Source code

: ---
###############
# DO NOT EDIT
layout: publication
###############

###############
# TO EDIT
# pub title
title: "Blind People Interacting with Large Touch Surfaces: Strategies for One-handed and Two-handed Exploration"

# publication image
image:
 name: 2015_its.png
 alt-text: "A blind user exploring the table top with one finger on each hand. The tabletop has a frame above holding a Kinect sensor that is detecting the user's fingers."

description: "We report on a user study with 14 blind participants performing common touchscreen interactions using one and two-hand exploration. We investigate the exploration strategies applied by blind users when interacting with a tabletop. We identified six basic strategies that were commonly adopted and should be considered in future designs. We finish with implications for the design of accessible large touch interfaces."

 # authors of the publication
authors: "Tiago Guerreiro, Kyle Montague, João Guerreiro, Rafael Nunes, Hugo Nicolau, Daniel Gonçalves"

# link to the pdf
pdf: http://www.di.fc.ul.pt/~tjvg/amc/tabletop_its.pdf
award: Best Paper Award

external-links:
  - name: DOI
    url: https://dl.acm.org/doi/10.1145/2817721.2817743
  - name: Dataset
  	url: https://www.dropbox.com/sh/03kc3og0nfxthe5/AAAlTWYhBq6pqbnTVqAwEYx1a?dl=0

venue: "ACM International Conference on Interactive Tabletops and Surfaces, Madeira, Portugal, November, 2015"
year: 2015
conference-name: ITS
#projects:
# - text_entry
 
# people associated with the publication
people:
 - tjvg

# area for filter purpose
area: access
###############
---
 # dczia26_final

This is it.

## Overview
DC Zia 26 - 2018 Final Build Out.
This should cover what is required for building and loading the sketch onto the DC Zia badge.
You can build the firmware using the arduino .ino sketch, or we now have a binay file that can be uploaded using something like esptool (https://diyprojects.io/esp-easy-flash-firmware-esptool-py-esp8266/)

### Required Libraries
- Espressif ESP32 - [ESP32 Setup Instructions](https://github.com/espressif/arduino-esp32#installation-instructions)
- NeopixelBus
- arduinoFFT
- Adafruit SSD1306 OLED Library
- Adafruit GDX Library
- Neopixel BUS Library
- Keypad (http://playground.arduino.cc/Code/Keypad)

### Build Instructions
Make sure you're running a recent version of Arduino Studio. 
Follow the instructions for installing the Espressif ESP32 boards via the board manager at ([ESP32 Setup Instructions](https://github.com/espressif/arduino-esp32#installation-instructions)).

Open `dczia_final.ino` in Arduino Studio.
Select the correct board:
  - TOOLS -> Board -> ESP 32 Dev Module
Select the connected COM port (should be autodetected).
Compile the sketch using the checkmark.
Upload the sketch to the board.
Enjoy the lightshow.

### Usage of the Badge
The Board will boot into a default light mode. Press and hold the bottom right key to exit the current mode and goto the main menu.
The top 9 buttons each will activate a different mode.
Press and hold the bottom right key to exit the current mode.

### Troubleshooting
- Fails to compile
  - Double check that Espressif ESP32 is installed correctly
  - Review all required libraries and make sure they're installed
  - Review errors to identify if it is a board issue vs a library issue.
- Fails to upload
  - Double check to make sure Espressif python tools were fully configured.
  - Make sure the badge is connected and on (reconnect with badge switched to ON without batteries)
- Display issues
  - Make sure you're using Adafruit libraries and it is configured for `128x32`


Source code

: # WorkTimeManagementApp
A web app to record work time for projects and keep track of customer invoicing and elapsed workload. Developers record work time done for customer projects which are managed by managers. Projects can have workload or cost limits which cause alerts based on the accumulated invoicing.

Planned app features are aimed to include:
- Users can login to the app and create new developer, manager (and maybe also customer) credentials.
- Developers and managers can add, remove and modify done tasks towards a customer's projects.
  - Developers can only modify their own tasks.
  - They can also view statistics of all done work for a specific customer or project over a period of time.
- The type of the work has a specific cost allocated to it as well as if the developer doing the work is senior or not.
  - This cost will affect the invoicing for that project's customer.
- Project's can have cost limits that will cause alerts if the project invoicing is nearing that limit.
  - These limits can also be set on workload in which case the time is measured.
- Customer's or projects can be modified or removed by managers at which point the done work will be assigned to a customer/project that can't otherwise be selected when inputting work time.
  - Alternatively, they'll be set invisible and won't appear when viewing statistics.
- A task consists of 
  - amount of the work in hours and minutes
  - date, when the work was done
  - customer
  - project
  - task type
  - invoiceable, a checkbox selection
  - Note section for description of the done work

**Task directions:** Take each record above and return it verbatim.

**Response:**
Source code

: ---
###############
# DO NOT EDIT
layout: publication
###############

###############
# TO EDIT
# pub title
title: "Blind People Interacting with Large Touch Surfaces: Strategies for One-handed and Two-handed Exploration"

# publication image
image:
 name: 2015_its.png
 alt-text: "A blind user exploring the table top with one finger on each hand. The tabletop has a frame above holding a Kinect sensor that is detecting the user's fingers."

description: "We report on a user study with 14 blind participants performing common touchscreen interactions using one and two-hand exploration. We investigate the exploration strategies applied by blind users when interacting with a tabletop. We identified six basic strategies that were commonly adopted and should be considered in future designs. We finish with implications for the design of accessible large touch interfaces."

 # authors of the publication
authors: "Tiago Guerreiro, Kyle Montague, João Guerreiro, Rafael Nunes, Hugo Nicolau, Daniel Gonçalves"

# link to the pdf
pdf: http://www.di.fc.ul.pt/~tjvg/amc/tabletop_its.pdf
award: Best Paper Award

external-links:
  - name: DOI
    url: https://dl.acm.org/doi/10.1145/2817721.2817743
  - name: Dataset
  	url: https://www.dropbox.com/sh/03kc3og0nfxthe5/AAAlTWYhBq6pqbnTVqAwEYx1a?dl=0

venue: "ACM International Conference on Interactive Tabletops and Surfaces, Madeira, Portugal, November, 2015"
year: 2015
conference-name: ITS
#projects:
# - text_entry
 
# people associated with the publication
people:
 - tjvg

# area for filter purpose
area: access
###############
---
 # dczia26_final

This is it.

## Overview
DC Zia 26 - 2018 Final Build Out.
This should cover what is required for building and loading the sketch onto the DC Zia badge.
You can build the firmware using the arduino .ino sketch, or we now have a binay file that can be uploaded using something like esptool (https://diyprojects.io/esp-easy-flash-firmware-esptool-py-esp8266/)

### Required Libraries
- Espressif ESP32 - [ESP32 Setup Instructions](https://github.com/espressif/arduino-esp32#installation-instructions)
- NeopixelBus
- arduinoFFT
- Adafruit SSD1306 OLED Library
- Adafruit GDX Library
- Neopixel BUS Library
- Keypad (http://playground.arduino.cc/Code/Keypad)

### Build Instructions
Make sure you're running a recent version of Arduino Studio. 
Follow the instructions for installing the Espressif ESP32 boards via the board manager at ([ESP32 Setup Instructions](https://github.com/espressif/arduino-esp32#installation-instructions)).

Open `dczia_final.ino` in Arduino Studio.
Select the correct board:
  - TOOLS -> Board -> ESP 32 Dev Module
Select the connected COM port (should be autodetected).
Compile the sketch using the checkmark.
Upload the sketch to the board.
Enjoy the lightshow.

### Usage of the Badge
The Board will boot into a default light mode. Press and hold the bottom right key to exit the current mode and goto the main menu.
The top 9 buttons each will activate a different mode.
Press and hold the bottom right key to exit the current mode.

### Troubleshooting
- Fails to compile
  - Double check that Espressif ESP32 is installed correctly
  - Review all required libraries and make sure they're installed
  - Review errors to identify if it is a board issue vs a library issue.
- Fails to upload
  - Double check to make sure Espressif python tools were fully configured.
  - Make sure the badge is connected and on (reconnect with badge switched to ON without batteries)
- Display issues
  - Make sure you're using Adafruit libraries and it is configured for `128x32`


Source code

: # WorkTimeManagementApp
A web app to record work time for projects and keep track of customer invoicing and elapsed workload. Developers record work time done for customer projects which are managed by managers. Projects can have workload or cost limits which cause alerts based on the accumulated invoicing.

Planned app features are aimed to include:
- Users can login to the app and create new developer, manager (and maybe also customer) credentials.
- Developers and managers can add, remove and modify done tasks towards a customer's projects.
  - Developers can only modify their own tasks.
  - They can also view statistics of all done work for a specific customer or project over a period of time.
- The type of the work has a specific cost allocated to it as well as if the developer doing the work is senior or not.
  - This cost will affect the invoicing for that project's customer.
- Project's can have cost limits that will cause alerts if the project invoicing is nearing that limit.
  - These limits can also be set on workload in which case the time is measured.
- Customer's or projects can be modified or removed by managers at which point the done work will be assigned to a customer/project that can't otherwise be selected when inputting work time.
  - Alternatively, they'll be set invisible and won't appear when viewing statistics.
- A task consists of 
  - amount of the work in hours and minutes
  - date, when the work was done
  - customer
  - project
  - task type
  - invoiceable, a checkbox selection
  - Note section for description of the done work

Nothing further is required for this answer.